--- RECORD EXTRACTS ---
*** Begin section ***

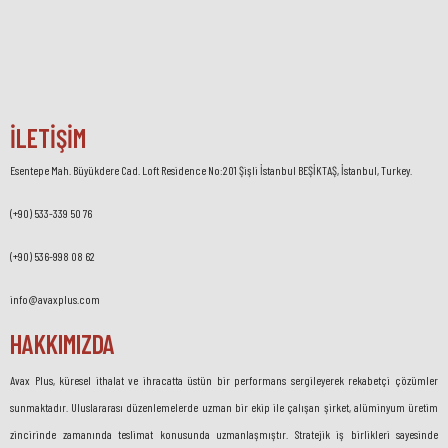
İLETİŞİM
Esentepe Mah. Büyükdere Cad. Loft Residence No:201 Şişli İstanbul BEŞİKTAŞ, İstanbul, Turkey.
(+90) 533-339 50 76
(+90) 536-998 08 62
info@avaxplus.com
HAKKIMIZDA
Avax Plus, küresel ithalat ve ihracatta üstün bir performans sergileyerek rekabetçi çözümler
sunmaktadır. Uluslararası düzenlemelerde uzman bir ekip ile çalışan şirket, alüminyum üretim
zincirinde zamanında teslimat konusunda uzmanlaşmıştır. Stratejik iş birlikleri sayesinde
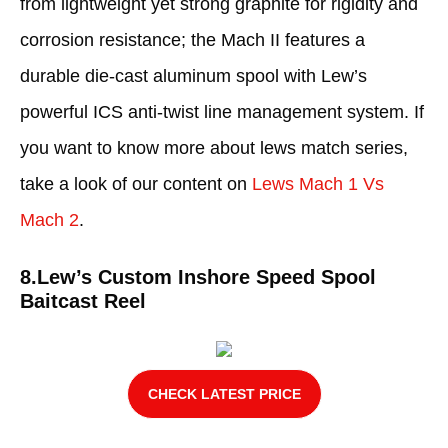
from lightweight yet strong graphite for rigidity and
corrosion resistance; the Mach II features a
durable die-cast aluminum spool with Lew’s
powerful ICS anti-twist line management system. If
you want to know more about lews match series,
take a look of our content on
Lews Mach 1 Vs
Mach 2
.
8.Lew’s Custom Inshore Speed Spool
Baitcast Reel
CHECK LATEST PRICE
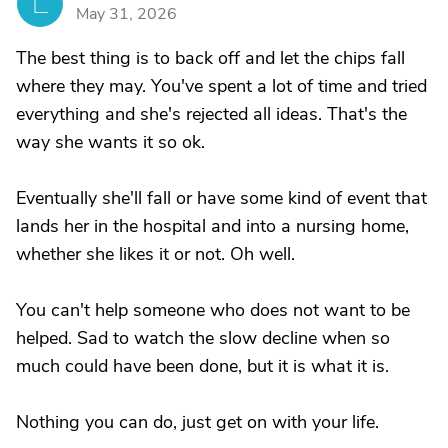
L
May 31, 2026
The best thing is to back off and let the chips fall
where they may. You've spent a lot of time and tried
everything and she's rejected all ideas. That's the
way she wants it so ok.
Eventually she'll fall or have some kind of event that
lands her in the hospital and into a nursing home,
whether she likes it or not. Oh well.
You can't help someone who does not want to be
helped. Sad to watch the slow decline when so
much could have been done, but it is what it is.
Nothing you can do, just get on with your life.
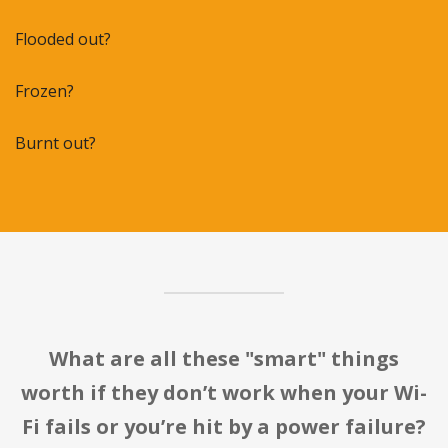
Flooded out?
Frozen?
Burnt out?
What are all these "smart" things
worth if they don’t work when your Wi-
Fi fails or you’re hit by a power failure?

*** End section ***

--- ASSIGNMENT ---
Copy out word for word the lines of the material from the one that contains "Flooded out?" through the last line of the material.

--- RESPONSE BOX ---
Flooded out?
Frozen?
Burnt out?
What are all these "smart" things
worth if they don’t work when your Wi-
Fi fails or you’re hit by a power failure?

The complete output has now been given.